O Papa Francisco introduziu novas linhas mais flexíveis para agilizar os processos de avaliação de nulidade e os pedidos aumentaram a nível nacional.
Agora, uma nota pastoral do cardeal de Lisboa, D. Manuel Clemente, lançou a polémica sobre o assunto ao apresentar a abstinência sexual como recomendação aos recasados. Vários bispos manifestaram opinião discordante em textos tornados públicos em jornais, revistas e redes sociais, provando que a Igreja não parece ter uma doutrina única e unânime sobre esta matéria.
Entre a hierarquia católicos, há quem defenda a valorização dos sacrifícios e há quem acuse o cardeal de estar a fazer um desvio a um caminho indicado pelo Papa Francisco.

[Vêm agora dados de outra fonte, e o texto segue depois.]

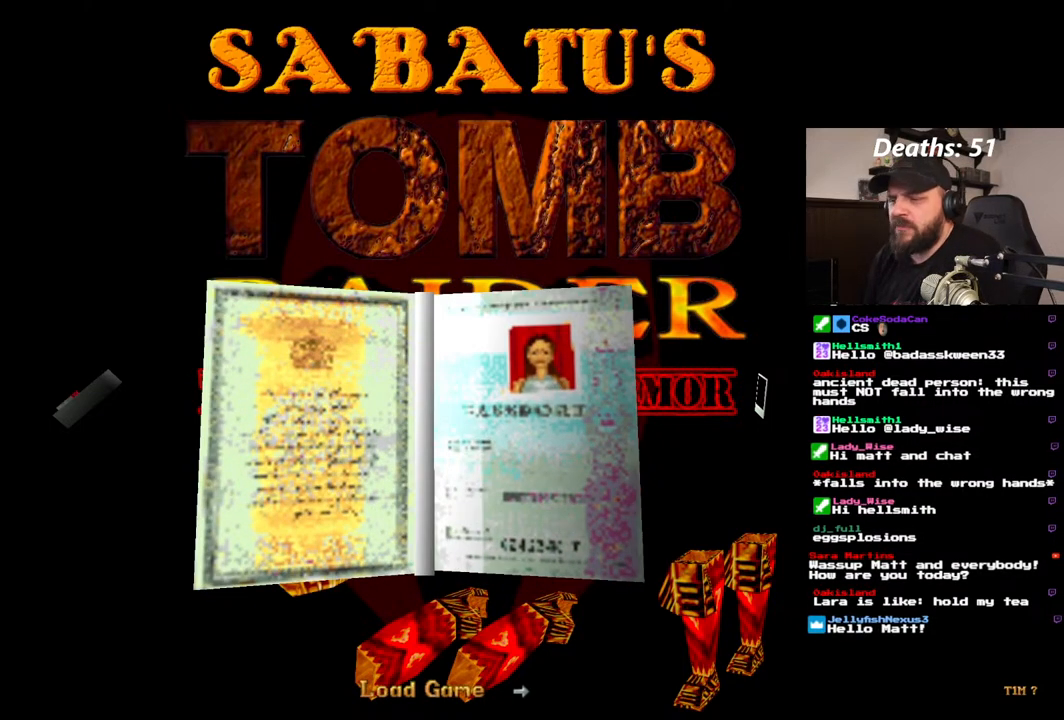
{"buttons": [], "left_stick": "center", "right_stick": "center", "events": []}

PROCESSOS DOLOROSOS OU REDENTORES?

Em Portugal os processos de nulidade demoram, actualmente, cerca de um ano, contra os dois a três que costumavam durar. Segundo apurámos, na diocese de Lisboa, onde se inclui a paróquia das Caldas, a equipa que analisa os processos tem sido rejuvenescida e aumentada.
Durante esse tempo é feita uma revisão da vida do casal, com um questionário que vai da infância até depois do casamento. No processo de nulidade têm ainda de ser apresentadas provas documentais e testemunhas. No final pretende-se que o crente tenha uma maior consciência acerca do que é o matrimónio e do que é o sacramento.
Há casos vários que podem justificar a anulação de um primeiro matrimónio, como a infidelidade e os maus tratos, mas tudo isto tem de ser justificado perante as autoridades da Igreja, num processo que não é agradável.
Há outros casos em que só um dos elementos do casal pede a anulação do casamento após a separação porque quer ficar de bem para com a Igreja (ficar em situação regular) e com o caminho aberto para, no futuro, poder voltar a casar.
Mas também há outros que consideram que não vale a pena passar por todo este processo: ou porque é muito complicado e demorado, ou porque desperta sentimentos antigos, ou ainda porque a sua fé não é tão grande ao ponto de querer enfrentar os fantasmas do passado.

UM TESTEMUNHO

Não há muitos católicos a querer recasar pela Igreja e muito menos casais a quererem contar a história dessa experiência. Gazeta das Caldas não conseguiu obter nenhum testemunho de fiéis da nossa região. Mas conta a história de Paulo Alves, do Carregado, que casou com a primeira mulher a achar que era o amor da sua vida, construiu um projecto a dois sob a alçada da religião, mas acabou por se divorciar.
A vergonha e o sentimento de falha apoderaram-se de Paulo, que se afastou da família e amigos.
Mais tarde conheceu Maria José, por quem se apaixonou e com quem casou no civil. A situação irregular ditou um afastamento mútuo entre o casal e a Igreja.
Foi o acolhimento de um outro padre e uma mudança de paróquia que levou a uma nova aproximação da Igreja ao casal e do casal à Igreja.
Este acolhimento foi a alavanca para que Paulo tomasse a decisão de anular o primeiro casamento. Isto depois de a adiar durante anos. É que tratava-se de abrir a gaveta das memórias, “um processo difícil e que não queria reviver”.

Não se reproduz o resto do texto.